Another supermarket trick: the dairy department is always located as far away from the front door as possible. So if you nip in to buy eggs or yogurt, cheese or milk, for customers it means that you will have to walk the length of the store, passing bumpouts and other tempting products, just to get there.
I find dairy is the only aisle where I have to stop and let someone with a cart get by me. It's all the better to slow you down.
I am always learning at my grocery store. About five years ago, I was going through the cash and the sale was four cans of tomatoes for $5. So, I bought four and when I was checking out, I asked the clerk, "What if I only bought one? What would that cost?"
The young woman said, "Well, then, it's $1.25 each."
What! I didn't have to buy four cans to get the sale price. Now that's news you can use.
Speaking of the checkout, you'll spend about 55 minutes per month in that line at the grocery store, according to a British newspaper report.
Have you ever seen all the grocery lanes open? No. That's because they want you linger there, to look at the magazines, and the chocolate, and the gum. How many Cherry Blossoms have I bought on my way through the line? I don't even want to guess.
If you have children, this is the most dangerous place in the grocery store.
They are, indeed, the direct target. The items placed here are called Pester Power Items. Or as I like to refer to it, nag the parents mercilessly.
Top 10 quick shopping tips
Now that you know how you're being manipulated and swayed by the supermarket, here are my Instant Expert ten quick tips to break free of the power that supermarkets have on your shopping experience.
- 1. Do not go shopping on an empty stomach.
- 2. Eat an apple before grocery shopping as it will encourage you to buy more fruits and vegetables.
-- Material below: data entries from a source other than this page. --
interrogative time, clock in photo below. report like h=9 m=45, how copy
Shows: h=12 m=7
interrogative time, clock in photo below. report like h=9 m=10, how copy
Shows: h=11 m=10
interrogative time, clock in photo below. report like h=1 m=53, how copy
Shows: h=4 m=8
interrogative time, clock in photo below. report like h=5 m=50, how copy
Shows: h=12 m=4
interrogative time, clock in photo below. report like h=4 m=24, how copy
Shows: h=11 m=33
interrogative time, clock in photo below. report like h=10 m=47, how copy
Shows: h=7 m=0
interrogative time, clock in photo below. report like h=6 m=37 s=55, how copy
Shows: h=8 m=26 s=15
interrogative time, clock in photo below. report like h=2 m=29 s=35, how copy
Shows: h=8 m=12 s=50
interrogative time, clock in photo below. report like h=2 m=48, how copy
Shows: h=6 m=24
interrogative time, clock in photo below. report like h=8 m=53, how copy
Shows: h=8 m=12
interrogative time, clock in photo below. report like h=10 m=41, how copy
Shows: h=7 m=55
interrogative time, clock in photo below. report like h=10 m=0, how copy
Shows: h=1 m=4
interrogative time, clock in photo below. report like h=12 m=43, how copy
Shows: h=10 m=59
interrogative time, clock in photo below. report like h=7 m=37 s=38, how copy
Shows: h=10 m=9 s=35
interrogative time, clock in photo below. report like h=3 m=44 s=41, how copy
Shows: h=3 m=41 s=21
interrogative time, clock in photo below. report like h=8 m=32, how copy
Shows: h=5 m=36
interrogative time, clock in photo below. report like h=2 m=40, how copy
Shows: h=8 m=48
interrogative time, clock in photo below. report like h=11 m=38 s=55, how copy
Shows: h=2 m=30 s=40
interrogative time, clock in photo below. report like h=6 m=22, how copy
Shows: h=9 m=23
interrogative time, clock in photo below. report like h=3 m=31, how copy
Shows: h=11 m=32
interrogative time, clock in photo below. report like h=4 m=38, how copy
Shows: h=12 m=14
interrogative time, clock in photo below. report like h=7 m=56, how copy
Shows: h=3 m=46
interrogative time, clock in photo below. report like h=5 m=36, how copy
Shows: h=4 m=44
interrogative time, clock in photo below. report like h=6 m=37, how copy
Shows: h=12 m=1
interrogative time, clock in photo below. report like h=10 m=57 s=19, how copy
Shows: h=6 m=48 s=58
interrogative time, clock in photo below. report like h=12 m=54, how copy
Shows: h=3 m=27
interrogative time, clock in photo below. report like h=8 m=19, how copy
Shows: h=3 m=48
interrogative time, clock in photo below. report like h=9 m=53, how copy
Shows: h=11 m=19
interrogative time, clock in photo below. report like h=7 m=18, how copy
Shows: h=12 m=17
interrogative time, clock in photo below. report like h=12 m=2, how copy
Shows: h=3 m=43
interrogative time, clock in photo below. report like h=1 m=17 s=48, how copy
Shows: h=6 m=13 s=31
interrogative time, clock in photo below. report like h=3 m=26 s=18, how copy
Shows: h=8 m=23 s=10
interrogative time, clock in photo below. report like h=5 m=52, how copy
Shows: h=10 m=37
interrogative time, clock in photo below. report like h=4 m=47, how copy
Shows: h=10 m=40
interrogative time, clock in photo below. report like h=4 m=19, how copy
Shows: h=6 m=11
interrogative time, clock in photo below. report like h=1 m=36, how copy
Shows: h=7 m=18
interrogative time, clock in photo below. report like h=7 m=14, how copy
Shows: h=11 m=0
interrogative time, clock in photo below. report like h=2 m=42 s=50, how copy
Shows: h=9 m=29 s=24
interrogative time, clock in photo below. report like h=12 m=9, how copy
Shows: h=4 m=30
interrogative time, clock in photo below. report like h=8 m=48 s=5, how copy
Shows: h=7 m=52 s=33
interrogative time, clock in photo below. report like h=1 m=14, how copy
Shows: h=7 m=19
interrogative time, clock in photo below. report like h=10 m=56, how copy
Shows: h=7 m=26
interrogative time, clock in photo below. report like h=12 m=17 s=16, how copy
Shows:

- 3. Write a list. Bring the list with you. Only shop from the list.
- 4. Enter the store and go left. Go directly to the aisle where your item is located.
- 5. Don't take a shopping cart. If you only have a few items, take the hand basket.
- 6. Bring your own music. Make it lively and keep pace as you speed through the aisles.
- 7. Leave the children at home.
- 8. Look down, look way down. Buy the store name or the generic brand.
- 9. Stick to your list!
- 10. Grocery shop on Mondays or Tuesdays as they are the least busy shopping days. If you go at dinnertime, the checkout lines will be even shorter.